From the material below, copy each line that holds the word "nuclear".

Task data.
Start of Block

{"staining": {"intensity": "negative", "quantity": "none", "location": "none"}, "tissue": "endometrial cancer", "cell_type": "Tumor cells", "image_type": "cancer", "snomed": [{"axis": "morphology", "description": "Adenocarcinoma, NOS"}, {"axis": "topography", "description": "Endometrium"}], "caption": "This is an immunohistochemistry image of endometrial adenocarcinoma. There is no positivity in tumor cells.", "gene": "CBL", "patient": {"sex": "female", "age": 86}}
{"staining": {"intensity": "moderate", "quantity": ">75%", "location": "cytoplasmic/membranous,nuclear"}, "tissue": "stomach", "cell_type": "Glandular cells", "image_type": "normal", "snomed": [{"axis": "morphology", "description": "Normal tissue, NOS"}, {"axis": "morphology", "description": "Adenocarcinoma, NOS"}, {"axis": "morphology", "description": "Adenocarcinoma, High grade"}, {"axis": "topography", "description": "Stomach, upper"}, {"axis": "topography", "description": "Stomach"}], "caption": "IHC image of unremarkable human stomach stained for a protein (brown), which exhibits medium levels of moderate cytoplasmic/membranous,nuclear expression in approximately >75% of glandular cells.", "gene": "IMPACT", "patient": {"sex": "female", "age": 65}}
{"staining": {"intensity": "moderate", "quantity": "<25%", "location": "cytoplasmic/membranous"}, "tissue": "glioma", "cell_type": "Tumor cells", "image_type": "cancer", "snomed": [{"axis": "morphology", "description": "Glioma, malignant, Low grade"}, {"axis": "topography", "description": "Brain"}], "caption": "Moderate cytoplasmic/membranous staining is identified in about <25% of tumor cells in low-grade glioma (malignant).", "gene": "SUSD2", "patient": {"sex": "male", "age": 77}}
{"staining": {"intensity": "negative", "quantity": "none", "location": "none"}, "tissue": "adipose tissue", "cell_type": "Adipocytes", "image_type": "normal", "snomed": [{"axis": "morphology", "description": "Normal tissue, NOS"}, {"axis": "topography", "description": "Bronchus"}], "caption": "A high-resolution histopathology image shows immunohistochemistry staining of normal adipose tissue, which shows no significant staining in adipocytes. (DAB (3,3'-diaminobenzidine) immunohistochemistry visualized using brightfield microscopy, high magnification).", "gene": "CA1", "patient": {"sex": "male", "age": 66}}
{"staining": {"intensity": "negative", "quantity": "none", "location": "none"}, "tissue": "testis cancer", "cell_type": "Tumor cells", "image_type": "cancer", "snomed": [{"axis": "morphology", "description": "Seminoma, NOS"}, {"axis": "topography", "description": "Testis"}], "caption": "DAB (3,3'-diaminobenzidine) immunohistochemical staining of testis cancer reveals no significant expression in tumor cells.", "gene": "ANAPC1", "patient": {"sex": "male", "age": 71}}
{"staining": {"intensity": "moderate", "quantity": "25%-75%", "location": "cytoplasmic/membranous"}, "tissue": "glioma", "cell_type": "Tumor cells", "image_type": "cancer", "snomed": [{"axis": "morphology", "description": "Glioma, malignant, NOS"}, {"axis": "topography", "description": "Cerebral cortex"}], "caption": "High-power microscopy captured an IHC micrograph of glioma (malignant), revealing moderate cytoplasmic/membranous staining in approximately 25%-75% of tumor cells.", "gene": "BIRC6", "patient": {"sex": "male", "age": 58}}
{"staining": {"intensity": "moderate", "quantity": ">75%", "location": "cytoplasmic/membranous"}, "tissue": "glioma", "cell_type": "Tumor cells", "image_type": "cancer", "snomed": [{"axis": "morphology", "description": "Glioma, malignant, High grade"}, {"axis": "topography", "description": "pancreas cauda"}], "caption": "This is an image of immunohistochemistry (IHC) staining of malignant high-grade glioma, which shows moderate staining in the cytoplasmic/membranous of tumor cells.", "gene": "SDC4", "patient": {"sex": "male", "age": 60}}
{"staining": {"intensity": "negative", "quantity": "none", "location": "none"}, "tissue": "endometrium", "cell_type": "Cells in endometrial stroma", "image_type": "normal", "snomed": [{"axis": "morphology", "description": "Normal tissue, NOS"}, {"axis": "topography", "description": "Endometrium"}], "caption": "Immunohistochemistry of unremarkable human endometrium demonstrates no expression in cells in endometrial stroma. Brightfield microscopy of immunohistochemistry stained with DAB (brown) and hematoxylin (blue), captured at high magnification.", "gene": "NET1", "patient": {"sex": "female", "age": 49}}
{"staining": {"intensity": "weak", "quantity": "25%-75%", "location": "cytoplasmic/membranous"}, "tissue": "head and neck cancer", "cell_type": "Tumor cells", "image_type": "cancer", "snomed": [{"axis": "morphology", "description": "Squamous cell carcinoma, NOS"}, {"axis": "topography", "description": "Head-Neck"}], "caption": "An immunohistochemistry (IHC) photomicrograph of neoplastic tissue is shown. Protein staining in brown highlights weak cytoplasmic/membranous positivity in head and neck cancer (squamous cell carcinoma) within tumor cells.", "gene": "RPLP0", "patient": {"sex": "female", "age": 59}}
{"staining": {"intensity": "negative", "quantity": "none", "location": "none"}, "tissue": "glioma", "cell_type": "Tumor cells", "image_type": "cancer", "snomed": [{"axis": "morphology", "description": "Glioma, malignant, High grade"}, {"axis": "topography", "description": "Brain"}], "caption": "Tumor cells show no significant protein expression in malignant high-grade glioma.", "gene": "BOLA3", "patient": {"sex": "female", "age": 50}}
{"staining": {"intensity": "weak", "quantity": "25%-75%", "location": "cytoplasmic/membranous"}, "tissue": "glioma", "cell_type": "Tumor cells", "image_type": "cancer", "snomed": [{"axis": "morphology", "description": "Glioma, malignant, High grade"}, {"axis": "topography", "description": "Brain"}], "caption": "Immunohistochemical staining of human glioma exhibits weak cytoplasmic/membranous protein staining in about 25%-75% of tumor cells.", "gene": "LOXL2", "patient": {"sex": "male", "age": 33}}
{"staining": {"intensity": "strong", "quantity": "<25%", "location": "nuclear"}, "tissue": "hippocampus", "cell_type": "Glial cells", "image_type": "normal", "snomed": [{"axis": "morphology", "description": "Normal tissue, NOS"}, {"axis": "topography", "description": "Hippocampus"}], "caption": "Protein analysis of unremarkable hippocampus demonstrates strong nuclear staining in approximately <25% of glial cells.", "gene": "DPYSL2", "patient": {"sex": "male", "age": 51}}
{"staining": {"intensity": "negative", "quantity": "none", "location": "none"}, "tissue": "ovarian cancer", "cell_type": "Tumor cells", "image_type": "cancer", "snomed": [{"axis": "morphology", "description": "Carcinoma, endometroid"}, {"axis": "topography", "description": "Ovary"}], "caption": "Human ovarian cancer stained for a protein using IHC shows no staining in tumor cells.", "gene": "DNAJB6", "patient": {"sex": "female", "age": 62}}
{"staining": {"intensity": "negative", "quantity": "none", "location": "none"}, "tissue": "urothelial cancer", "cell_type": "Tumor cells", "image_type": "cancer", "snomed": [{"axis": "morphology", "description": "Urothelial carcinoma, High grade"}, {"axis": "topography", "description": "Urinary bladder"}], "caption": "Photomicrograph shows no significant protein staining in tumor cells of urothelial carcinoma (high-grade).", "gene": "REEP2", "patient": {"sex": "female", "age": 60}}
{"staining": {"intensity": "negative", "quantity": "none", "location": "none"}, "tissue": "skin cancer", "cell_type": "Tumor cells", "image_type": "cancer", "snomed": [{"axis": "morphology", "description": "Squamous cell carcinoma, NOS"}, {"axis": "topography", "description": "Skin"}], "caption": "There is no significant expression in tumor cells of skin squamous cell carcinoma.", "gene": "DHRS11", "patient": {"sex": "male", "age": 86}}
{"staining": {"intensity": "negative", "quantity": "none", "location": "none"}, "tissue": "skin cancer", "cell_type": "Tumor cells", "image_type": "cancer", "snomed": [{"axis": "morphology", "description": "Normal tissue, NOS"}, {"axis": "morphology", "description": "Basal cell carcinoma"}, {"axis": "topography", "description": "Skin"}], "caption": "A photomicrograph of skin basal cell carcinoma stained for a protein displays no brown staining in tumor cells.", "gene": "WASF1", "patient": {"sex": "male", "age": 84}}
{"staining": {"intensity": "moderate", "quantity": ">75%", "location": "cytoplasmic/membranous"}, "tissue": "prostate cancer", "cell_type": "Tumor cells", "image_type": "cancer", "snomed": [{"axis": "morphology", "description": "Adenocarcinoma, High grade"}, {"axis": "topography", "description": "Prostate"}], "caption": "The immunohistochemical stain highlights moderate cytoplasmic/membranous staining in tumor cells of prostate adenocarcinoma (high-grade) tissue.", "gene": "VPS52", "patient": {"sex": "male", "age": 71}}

End of Block

Result.
{"staining": {"intensity": "moderate", "quantity": ">75%", "location": "cytoplasmic/membranous,nuclear"}, "tissue": "stomach", "cell_type": "Glandular cells", "image_type": "normal", "snomed": [{"axis": "morphology", "description": "Normal tissue, NOS"}, {"axis": "morphology", "description": "Adenocarcinoma, NOS"}, {"axis": "morphology", "description": "Adenocarcinoma, High grade"}, {"axis": "topography", "description": "Stomach, upper"}, {"axis": "topography", "description": "Stomach"}], "caption": "IHC image of unremarkable human stomach stained for a protein (brown), which exhibits medium levels of moderate cytoplasmic/membranous,nuclear expression in approximately >75% of glandular cells.", "gene": "IMPACT", "patient": {"sex": "female", "age": 65}}
{"staining": {"intensity": "strong", "quantity": "<25%", "location": "nuclear"}, "tissue": "hippocampus", "cell_type": "Glial cells", "image_type": "normal", "snomed": [{"axis": "morphology", "description": "Normal tissue, NOS"}, {"axis": "topography", "description": "Hippocampus"}], "caption": "Protein analysis of unremarkable hippocampus demonstrates strong nuclear staining in approximately <25% of glial cells.", "gene": "DPYSL2", "patient": {"sex": "male", "age": 51}}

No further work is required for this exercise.